REQUIREMENT 1: Reproduce a passage from the patch proposal word for word, beginning at the words "Re: [PATCH] Accept" and stopping after the words "old xlog files.".
REQUIREMENT 2: Transcribe the rows verbatim, starting at the row that contains "text On the Styles" and ending after the row that contains "subtitle Animation [106, 984, 1093, 1013]".
━━━━━ DOCUMENT SEGMENT
In reply to: Nitin Motiani (#1)

Re: [PATCH] Accept connections post recovery without waiting for RemoveOldXlogFiles

On Mon, Sep 8, 2025 at 3:03 PM Nitin Motiani <nitinmotiani@google.com> wrote:

Hi Hackers,

I'd like to propose a patch to allow accepting connections post recovery without waiting for the removal of old xlog files.

Why : We have seen instances where the crash recovery takes very long (tens of minutes to hours) if a large number of accumulated WAL files need to be cleaned up (eg : Cleaning up 2M old WAL files took close to 4 hours).

This WAL accumulation is usually caused by :

1. Inactive replication slot
2. PITR failing to keep up

In the above cases when the resolution (deleting inactive slot/disabling PITR) is followed by a crash (before checkpoint could run), we see the recovery take a very long time. Note that in these cases the actual WAL replay is done relatively quickly and most of the delay is due to RemoveOldXlogFiles().

It makes sense to improve this.

How : This patch solves this issue by running RemoveOldXlogFiles() separately and async. This is achieved by doing two things :

1. Skip RemoveOldXlogFiles() for an END_OF_RECOVERY checkpoint. This will ensure that the recovery finishes sooner and postgres can start accepting connections.
2. After the recovery we run another checkpoint without CHECKPOINT_WAIT. This is done in StartupXLOG(). This will lead to some extra work but that should be minuscule as it is run right after the recovery. And the majority of work done by this checkpoint will be in RemoveOldXlogFiles() which can now run asynchronously.

I considered a couple of alternative solutions before attempting this.
━━━━━━━━━━
━━━━━ DATASET RECORDS
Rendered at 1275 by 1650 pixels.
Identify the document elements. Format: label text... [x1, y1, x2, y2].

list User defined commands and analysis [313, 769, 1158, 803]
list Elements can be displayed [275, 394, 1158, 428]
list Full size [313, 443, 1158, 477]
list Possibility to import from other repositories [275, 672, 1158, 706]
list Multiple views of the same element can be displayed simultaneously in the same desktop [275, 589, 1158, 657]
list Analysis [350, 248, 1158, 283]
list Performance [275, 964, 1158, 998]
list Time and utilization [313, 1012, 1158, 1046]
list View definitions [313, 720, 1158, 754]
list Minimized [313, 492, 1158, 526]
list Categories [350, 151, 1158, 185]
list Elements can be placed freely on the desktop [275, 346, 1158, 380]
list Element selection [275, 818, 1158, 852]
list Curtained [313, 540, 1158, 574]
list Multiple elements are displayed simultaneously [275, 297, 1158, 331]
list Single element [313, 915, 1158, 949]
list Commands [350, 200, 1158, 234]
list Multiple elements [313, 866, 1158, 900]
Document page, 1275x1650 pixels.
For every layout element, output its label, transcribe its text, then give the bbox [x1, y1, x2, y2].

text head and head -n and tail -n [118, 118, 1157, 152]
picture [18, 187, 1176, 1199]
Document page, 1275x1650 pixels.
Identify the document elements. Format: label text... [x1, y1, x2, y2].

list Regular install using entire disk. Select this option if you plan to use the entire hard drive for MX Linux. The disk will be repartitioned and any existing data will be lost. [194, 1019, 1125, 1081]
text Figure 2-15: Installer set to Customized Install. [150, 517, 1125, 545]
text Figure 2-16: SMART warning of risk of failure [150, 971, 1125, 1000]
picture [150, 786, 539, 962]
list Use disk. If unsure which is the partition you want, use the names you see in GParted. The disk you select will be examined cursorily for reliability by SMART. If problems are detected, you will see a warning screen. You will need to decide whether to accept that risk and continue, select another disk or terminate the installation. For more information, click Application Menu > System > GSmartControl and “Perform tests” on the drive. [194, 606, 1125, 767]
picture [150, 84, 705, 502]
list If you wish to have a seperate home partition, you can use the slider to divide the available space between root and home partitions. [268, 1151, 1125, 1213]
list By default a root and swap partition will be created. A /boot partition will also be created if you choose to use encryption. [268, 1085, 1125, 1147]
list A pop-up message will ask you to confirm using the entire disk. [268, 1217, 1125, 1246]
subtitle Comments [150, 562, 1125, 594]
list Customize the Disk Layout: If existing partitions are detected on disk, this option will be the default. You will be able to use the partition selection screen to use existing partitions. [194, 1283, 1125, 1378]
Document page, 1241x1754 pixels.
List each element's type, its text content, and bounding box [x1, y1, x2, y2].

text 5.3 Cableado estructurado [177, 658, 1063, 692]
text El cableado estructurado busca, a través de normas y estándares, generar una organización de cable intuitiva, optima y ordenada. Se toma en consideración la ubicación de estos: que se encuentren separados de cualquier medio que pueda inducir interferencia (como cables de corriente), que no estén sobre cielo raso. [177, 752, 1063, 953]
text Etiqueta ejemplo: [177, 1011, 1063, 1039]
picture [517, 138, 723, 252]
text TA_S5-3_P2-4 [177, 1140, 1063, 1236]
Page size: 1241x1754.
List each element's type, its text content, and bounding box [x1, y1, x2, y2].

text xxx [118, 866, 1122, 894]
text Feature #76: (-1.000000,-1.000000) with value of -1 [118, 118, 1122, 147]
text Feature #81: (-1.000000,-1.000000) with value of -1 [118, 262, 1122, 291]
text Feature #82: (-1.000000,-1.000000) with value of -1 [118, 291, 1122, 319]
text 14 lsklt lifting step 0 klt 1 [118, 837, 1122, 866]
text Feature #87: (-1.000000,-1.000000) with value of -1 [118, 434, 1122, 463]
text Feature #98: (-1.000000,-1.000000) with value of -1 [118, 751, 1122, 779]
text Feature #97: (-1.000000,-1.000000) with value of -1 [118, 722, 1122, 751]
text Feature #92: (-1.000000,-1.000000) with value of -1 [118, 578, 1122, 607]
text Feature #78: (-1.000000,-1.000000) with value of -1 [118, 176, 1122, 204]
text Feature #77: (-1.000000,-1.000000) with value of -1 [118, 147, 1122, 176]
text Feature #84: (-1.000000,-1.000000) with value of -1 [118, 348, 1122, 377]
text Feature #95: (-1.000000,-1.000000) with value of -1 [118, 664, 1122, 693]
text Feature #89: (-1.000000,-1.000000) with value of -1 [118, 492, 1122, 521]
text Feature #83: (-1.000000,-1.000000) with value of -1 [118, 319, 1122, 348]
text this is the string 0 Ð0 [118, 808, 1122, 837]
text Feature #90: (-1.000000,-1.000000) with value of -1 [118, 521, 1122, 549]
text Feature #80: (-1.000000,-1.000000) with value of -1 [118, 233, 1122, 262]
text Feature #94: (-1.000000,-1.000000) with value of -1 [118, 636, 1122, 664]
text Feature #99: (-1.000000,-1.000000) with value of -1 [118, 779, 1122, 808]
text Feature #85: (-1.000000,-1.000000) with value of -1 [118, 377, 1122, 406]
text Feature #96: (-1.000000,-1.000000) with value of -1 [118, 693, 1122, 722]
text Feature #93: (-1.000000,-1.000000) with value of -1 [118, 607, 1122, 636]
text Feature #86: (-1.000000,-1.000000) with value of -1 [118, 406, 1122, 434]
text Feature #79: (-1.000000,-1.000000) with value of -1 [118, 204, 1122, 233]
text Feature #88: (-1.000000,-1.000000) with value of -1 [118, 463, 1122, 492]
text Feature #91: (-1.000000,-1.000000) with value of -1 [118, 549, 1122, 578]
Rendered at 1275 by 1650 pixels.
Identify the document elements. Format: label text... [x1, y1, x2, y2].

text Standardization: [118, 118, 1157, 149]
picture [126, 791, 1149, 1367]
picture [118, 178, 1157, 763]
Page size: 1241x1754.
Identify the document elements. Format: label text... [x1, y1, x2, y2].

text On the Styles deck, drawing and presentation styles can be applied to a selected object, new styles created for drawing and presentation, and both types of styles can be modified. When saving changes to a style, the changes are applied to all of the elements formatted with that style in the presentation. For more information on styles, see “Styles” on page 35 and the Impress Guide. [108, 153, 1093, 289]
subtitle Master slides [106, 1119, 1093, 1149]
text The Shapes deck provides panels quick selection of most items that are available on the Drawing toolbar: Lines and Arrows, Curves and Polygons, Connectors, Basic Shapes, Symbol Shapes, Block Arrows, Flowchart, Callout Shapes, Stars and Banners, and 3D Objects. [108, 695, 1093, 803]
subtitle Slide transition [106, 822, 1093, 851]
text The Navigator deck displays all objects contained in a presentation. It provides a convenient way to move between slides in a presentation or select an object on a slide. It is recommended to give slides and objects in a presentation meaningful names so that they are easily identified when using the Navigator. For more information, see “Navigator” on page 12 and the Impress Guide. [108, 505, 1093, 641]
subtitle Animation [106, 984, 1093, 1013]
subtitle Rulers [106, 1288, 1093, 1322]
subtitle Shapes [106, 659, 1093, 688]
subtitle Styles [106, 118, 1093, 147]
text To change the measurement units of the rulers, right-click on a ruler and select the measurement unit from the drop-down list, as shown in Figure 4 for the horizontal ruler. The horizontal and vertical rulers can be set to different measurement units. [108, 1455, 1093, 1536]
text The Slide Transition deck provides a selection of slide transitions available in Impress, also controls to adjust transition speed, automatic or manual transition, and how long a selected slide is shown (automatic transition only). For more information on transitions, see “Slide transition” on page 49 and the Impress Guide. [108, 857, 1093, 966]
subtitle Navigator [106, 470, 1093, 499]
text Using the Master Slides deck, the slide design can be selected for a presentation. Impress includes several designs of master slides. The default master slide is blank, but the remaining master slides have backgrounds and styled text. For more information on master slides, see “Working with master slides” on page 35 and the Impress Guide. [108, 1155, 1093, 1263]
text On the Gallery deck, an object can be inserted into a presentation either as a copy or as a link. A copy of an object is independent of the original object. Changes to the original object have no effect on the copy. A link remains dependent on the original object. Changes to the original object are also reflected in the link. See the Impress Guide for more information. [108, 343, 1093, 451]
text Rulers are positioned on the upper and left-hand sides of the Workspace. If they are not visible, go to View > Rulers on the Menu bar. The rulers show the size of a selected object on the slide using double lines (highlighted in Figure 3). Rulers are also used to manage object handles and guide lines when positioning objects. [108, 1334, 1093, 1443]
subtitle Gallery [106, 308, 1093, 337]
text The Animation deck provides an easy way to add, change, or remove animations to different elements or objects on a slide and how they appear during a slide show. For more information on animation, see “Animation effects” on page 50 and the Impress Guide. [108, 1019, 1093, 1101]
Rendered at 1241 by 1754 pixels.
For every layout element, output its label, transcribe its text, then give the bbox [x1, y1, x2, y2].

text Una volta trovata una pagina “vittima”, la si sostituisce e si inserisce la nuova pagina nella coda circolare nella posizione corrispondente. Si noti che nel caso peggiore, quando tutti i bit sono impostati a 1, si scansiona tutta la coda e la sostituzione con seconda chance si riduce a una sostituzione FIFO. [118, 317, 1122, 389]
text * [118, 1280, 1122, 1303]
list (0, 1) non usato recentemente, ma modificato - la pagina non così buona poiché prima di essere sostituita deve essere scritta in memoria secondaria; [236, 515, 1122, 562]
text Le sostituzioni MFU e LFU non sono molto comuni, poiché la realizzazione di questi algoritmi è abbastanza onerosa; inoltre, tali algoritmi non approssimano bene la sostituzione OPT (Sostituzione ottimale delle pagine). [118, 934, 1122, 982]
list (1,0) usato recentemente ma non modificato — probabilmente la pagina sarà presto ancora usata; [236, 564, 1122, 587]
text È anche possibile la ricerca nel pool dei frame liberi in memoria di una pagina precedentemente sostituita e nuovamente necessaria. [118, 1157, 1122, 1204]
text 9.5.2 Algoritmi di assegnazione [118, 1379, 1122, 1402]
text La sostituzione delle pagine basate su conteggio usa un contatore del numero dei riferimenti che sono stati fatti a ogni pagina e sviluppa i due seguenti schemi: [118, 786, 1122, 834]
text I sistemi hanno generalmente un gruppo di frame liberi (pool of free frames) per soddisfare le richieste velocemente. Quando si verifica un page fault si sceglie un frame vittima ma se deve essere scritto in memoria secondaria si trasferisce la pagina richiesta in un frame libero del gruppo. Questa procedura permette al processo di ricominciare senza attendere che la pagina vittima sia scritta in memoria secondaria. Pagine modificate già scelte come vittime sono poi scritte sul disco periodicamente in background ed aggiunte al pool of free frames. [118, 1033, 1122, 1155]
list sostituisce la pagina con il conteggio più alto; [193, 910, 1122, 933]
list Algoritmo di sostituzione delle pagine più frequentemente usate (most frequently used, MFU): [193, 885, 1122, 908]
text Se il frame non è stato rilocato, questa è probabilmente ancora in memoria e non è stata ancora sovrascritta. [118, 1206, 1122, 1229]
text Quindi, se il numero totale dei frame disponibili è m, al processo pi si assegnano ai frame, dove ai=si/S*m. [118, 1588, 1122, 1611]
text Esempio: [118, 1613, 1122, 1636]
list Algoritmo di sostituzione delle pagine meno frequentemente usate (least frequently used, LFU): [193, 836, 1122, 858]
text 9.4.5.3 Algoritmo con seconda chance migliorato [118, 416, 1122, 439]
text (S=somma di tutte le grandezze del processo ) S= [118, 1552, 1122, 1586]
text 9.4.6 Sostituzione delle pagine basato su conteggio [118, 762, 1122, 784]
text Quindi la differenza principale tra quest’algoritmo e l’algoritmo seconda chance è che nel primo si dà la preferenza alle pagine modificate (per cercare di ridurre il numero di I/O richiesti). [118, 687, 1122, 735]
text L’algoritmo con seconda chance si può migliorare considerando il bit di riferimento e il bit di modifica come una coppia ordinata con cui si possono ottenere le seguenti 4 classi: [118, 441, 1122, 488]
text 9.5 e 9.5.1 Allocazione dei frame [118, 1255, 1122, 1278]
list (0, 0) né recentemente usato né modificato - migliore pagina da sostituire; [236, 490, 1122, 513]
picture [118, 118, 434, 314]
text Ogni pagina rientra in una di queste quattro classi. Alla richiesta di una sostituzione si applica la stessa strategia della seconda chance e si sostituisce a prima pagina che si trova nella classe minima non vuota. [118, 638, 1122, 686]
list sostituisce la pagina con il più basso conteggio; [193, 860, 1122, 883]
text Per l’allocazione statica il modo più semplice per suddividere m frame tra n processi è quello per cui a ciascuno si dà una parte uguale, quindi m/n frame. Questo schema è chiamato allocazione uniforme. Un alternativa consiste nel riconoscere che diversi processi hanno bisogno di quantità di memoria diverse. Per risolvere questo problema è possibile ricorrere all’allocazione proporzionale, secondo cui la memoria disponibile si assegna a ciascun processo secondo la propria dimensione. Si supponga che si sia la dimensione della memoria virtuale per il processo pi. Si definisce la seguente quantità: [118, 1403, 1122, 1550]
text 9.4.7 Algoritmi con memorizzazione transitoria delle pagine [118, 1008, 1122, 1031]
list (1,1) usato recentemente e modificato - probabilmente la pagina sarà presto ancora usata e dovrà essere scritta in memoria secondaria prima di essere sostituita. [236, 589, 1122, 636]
━━━━━━━━━━
WORKED ANSWER 1:
Re: [PATCH] Accept connections post recovery without waiting for RemoveOldXlogFiles

On Mon, Sep 8, 2025 at 3:03 PM Nitin Motiani <nitinmotiani@google.com> wrote:

Hi Hackers,

I'd like to propose a patch to allow accepting connections post recovery without waiting for the removal of old xlog files.

WORKED ANSWER 2:
text On the Styles deck, drawing and presentation styles can be applied to a selected object, new styles created for drawing and presentation, and both types of styles can be modified. When saving changes to a style, the changes are applied to all of the elements formatted with that style in the presentation. For more information on styles, see “Styles” on page 35 and the Impress Guide. [108, 153, 1093, 289]
subtitle Master slides [106, 1119, 1093, 1149]
text The Shapes deck provides panels quick selection of most items that are available on the Drawing toolbar: Lines and Arrows, Curves and Polygons, Connectors, Basic Shapes, Symbol Shapes, Block Arrows, Flowchart, Callout Shapes, Stars and Banners, and 3D Objects. [108, 695, 1093, 803]
subtitle Slide transition [106, 822, 1093, 851]
text The Navigator deck displays all objects contained in a presentation. It provides a convenient way to move between slides in a presentation or select an object on a slide. It is recommended to give slides and objects in a presentation meaningful names so that they are easily identified when using the Navigator. For more information, see “Navigator” on page 12 and the Impress Guide. [108, 505, 1093, 641]
subtitle Animation [106, 984, 1093, 1013]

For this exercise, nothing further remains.